Hispanic-Latino Voting History

The All Crucial Hispanic-Latino Vote And The Presidential Election Of 2012: The Doom Of Mitt Romney

There are many Anglo Americans (non Hispanic and Latino) who wish to imagine that their population will continue to control voting power and election results into the long term future.

That is an illusion, a fantasy, out of touch with reality!

The facts are that Hispanics and Latinos are the largest minority group in America, and combined with Asian Americans and African Americans, will tip to the majority of population, by estimate of the US Census Bureau, in about 30-35 years, by the mid 2040s.

Nothing is going to stop this, and it will influence all Presidential elections and Congressional elections more and more as the years go by.

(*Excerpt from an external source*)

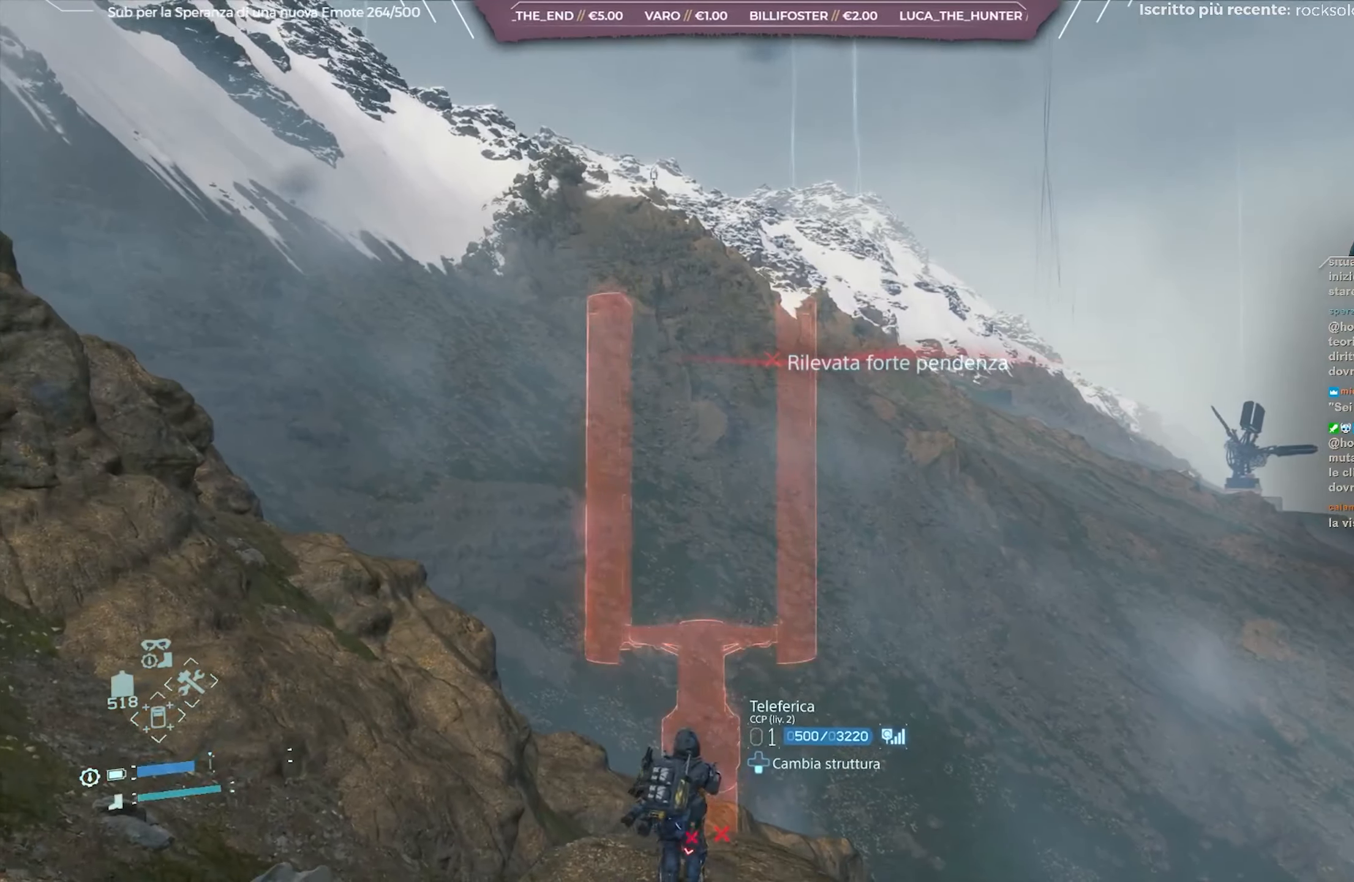
{"buttons": ["L2"], "left_stick": "left", "right_stick": "down-right", "events": [[167, "right_stick", "down-right"], [250, "left_stick", "down"], [417, "left_stick", "left"]]}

So the facts about the Hispanic-Latino vote are worth noticing.

We have 50.5 million people of Spanish ancestry, one of every six Americans in 2010, a 13 percent increase since 2000. By 2030, it is expected that there will be a 21.8 percent increase to 78 million Hispanics-Latinos. By 2050 projections, there will be 27.8 percent of the population of this ancestry, about 111 million Americans.

More than six of every ten Hispanics-Latinos were born in America, with Mexicans being nearly two thirds of all people of this heritage, almost 32 million out of 50.5 million, and with Puerto Ricans, (who are automatically citizens), being the second largest group with 4.6 million, over 9 percent of the population of Hispanics-Latinos.

Cubans are third with 1.8 million; Salvadorans a surprising fourth with 1.6 million; Dominicans fifth with 1.4 million, Guatemalans sixth with about one million; Colombians seventh with about 900,000; Hondurans eighth with 600,000; Ecuadorans ninth with about 550,000; and Peruvians tenth with about 525,000.

In order, there are smaller numbers of Nicaraguans, Argentinians, Venezuelans, Panamanians, Chileans, Costa Ricans, Bolivians, Uruguayans, Other Central Americans, and Paraguayans.

51 percent of Hispanic-Latino registered voters are Democrats, with 31 percent Independents, and 18 percent Republican. But only 11 million are registered, and the push is on to register more Hispanic-Latino voters, particularly by the Democrats.

About two thirds of Hispanic-Latino voters have gone for the Democrats in their voting behavior in the past ten years, with the high point for Republicans being George W. Bush in 2004 with 44 percent, dropping to 31 percent for John McCain, and at the moment, 14 percent for Mitt Romney, who has taken a very hard line backing Arizona and other states which have passed discriminatory profiling laws.

If that 14 percent vote holds, or only goes up a bit, then the projection is that Barack Obama will win about 55 percent of the popular vote against Mitt Romney, what could be termed a landslide, since it insures that Obama would win all Hispanic growth states, including Florida, Virginia, North Carolina, Colorado, New Mexico, and Nevada, and get a larger percentage of the vote in Texas, Arizona and Georgia, all states that over time would trend Democratic in future elections. This does not include other states that are certain to go Democratic in 2012, including California, New York and Illinois.

If Mitt Romney won John McCain’s percentage of Hispanic-Latino votes, he would still lose the popular vote by 54-46, and if he won the 44 percent that George W. Bush won in 2004, he would still lose by 53-47 under typical simulations.

When Mitt Romney said last weekend that if he does not improve his percentage of Hispanic-Latino support, he is finished, he was absolutely correct!

But it is also the Independent and women’s vote that is crucial, plus the issue whether Evangelical Christians, who think of the Mormon Church as a cult, will be willing to come out and vote for Romney, when he is so much a chameleon, hard to believe what he says, whether he has any principles , and whether he can be trusted to keep his present right wing views.

If Romney attempts to modify his right wing views on immigration, he would be likely to lose those conservatives who are unhappy with him, while not winning anywhere near the percentage of votes of John McCain or George W. Bush!

So Mitt Romney is in an impossible position electorally in 2012!